#### [TO DO]
Return the data below, unchanged.

------------------------------

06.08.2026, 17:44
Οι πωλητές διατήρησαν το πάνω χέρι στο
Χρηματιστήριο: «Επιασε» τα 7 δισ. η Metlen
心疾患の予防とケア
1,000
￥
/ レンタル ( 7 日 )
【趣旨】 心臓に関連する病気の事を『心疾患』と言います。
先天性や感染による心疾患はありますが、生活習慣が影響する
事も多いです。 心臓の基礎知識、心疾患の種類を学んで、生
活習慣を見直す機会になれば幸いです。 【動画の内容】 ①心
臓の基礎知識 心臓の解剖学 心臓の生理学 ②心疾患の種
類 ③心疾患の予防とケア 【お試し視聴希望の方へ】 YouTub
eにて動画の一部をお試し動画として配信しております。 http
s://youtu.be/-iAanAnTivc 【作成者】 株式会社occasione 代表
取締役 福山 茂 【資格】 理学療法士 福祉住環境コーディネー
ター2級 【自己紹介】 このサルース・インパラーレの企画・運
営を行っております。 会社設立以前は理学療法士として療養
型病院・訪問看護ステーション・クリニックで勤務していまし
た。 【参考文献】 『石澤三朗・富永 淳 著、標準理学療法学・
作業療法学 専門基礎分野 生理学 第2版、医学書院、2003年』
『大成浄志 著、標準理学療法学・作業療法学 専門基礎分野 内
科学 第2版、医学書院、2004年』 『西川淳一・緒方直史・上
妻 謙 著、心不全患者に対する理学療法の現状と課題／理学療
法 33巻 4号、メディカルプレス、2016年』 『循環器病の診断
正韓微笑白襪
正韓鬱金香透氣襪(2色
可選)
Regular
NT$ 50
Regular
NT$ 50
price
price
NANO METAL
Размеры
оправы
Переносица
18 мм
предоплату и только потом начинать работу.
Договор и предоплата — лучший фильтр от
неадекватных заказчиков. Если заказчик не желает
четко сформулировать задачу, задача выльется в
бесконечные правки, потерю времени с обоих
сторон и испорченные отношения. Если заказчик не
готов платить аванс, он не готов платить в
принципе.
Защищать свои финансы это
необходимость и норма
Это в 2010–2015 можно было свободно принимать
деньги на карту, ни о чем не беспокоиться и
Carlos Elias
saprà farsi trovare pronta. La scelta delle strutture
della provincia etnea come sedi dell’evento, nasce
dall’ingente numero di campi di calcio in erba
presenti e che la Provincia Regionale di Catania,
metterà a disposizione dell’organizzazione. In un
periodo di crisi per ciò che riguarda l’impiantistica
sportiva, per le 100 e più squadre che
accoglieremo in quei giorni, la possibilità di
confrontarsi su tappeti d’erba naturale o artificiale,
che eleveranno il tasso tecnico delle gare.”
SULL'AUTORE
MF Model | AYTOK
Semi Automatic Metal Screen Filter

------------------------------

#### [RESULT]
06.08.2026, 17:44
Οι πωλητές διατήρησαν το πάνω χέρι στο
Χρηματιστήριο: «Επιασε» τα 7 δισ. η Metlen
心疾患の予防とケア
1,000
￥
/ レンタル ( 7 日 )
【趣旨】 心臓に関連する病気の事を『心疾患』と言います。
先天性や感染による心疾患はありますが、生活習慣が影響する
事も多いです。 心臓の基礎知識、心疾患の種類を学んで、生
活習慣を見直す機会になれば幸いです。 【動画の内容】 ①心
臓の基礎知識 心臓の解剖学 心臓の生理学 ②心疾患の種
類 ③心疾患の予防とケア 【お試し視聴希望の方へ】 YouTub
eにて動画の一部をお試し動画として配信しております。 http
s://youtu.be/-iAanAnTivc 【作成者】 株式会社occasione 代表
取締役 福山 茂 【資格】 理学療法士 福祉住環境コーディネー
ター2級 【自己紹介】 このサルース・インパラーレの企画・運
営を行っております。 会社設立以前は理学療法士として療養
型病院・訪問看護ステーション・クリニックで勤務していまし
た。 【参考文献】 『石澤三朗・富永 淳 著、標準理学療法学・
作業療法学 専門基礎分野 生理学 第2版、医学書院、2003年』
『大成浄志 著、標準理学療法学・作業療法学 専門基礎分野 内
科学 第2版、医学書院、2004年』 『西川淳一・緒方直史・上
妻 謙 著、心不全患者に対する理学療法の現状と課題／理学療
法 33巻 4号、メディカルプレス、2016年』 『循環器病の診断
正韓微笑白襪
正韓鬱金香透氣襪(2色
可選)
Regular
NT$ 50
Regular
NT$ 50
price
price
NANO METAL
Размеры
оправы
Переносица
18 мм
предоплату и только потом начинать работу.
Договор и предоплата — лучший фильтр от
неадекватных заказчиков. Если заказчик не желает
четко сформулировать задачу, задача выльется в
бесконечные правки, потерю времени с обоих
сторон и испорченные отношения. Если заказчик не
готов платить аванс, он не готов платить в
принципе.
Защищать свои финансы это
необходимость и норма
Это в 2010–2015 можно было свободно принимать
деньги на карту, ни о чем не беспокоиться и
Carlos Elias
saprà farsi trovare pronta. La scelta delle strutture
della provincia etnea come sedi dell’evento, nasce
dall’ingente numero di campi di calcio in erba
presenti e che la Provincia Regionale di Catania,
metterà a disposizione dell’organizzazione. In un
periodo di crisi per ciò che riguarda l’impiantistica
sportiva, per le 100 e più squadre che
accoglieremo in quei giorni, la possibilità di
confrontarsi su tappeti d’erba naturale o artificiale,
che eleveranno il tasso tecnico delle gare.”
SULL'AUTORE
MF Model | AYTOK
Semi Automatic Metal Screen Filter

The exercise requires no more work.